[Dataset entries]
+-------+
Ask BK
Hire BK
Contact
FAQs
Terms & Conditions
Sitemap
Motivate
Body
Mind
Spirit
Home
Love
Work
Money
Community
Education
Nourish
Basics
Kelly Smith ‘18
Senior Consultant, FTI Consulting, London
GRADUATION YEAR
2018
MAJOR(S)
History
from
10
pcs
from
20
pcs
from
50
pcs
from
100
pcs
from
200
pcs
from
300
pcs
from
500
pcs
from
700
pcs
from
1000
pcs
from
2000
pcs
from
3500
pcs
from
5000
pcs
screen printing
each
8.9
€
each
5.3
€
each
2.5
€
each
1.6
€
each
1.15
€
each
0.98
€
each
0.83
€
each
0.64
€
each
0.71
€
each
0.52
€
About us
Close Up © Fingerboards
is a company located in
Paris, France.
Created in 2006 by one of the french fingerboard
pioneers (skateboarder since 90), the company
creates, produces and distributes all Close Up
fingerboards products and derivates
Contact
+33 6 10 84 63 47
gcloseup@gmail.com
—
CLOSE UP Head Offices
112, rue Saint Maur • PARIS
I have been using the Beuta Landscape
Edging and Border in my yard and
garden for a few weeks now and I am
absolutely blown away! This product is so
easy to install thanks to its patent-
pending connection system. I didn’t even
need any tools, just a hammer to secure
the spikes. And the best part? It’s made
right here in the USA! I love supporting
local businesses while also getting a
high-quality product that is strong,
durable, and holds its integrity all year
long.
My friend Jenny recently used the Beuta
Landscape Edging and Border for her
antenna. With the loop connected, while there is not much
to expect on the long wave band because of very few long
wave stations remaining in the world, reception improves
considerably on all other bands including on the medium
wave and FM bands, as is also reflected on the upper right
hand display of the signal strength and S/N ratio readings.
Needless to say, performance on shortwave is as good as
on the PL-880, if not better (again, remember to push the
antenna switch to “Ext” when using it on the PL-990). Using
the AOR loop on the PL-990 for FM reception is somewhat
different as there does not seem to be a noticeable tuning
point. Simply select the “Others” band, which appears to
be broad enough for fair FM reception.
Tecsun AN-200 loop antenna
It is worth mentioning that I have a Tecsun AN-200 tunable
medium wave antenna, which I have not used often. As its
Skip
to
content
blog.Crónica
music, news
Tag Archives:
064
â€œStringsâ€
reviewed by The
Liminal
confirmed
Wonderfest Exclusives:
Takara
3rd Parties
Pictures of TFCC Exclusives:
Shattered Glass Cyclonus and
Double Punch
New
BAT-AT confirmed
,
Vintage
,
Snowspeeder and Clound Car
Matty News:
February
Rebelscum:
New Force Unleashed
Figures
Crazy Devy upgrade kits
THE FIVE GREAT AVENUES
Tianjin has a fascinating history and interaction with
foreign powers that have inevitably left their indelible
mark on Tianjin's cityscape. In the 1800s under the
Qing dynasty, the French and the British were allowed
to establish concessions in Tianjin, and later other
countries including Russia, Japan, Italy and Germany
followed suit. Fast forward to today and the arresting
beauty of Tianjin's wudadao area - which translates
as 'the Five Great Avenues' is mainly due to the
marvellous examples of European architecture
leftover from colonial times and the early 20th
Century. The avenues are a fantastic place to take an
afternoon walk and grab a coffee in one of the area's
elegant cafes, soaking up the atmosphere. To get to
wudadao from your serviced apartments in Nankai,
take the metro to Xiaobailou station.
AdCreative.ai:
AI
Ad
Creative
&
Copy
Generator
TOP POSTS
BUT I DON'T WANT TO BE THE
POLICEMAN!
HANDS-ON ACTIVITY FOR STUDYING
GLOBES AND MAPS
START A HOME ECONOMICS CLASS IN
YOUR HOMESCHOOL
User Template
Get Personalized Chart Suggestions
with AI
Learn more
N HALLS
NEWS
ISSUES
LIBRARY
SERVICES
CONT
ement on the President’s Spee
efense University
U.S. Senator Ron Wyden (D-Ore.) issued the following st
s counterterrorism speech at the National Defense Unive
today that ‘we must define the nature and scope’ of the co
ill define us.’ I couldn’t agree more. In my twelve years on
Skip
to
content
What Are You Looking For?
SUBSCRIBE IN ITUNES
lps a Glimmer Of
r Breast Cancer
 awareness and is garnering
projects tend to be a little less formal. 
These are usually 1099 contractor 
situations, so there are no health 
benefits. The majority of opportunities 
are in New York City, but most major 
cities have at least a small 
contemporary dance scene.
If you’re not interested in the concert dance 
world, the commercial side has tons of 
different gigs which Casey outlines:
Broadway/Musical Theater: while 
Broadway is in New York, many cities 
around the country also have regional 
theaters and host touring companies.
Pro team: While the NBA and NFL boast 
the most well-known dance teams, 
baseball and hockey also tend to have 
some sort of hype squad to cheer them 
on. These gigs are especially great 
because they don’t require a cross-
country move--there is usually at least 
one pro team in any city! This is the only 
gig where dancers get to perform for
+-------+
The word "bands" appears on some lines of the data above; count those lines and give only the total.

_Response area_: 2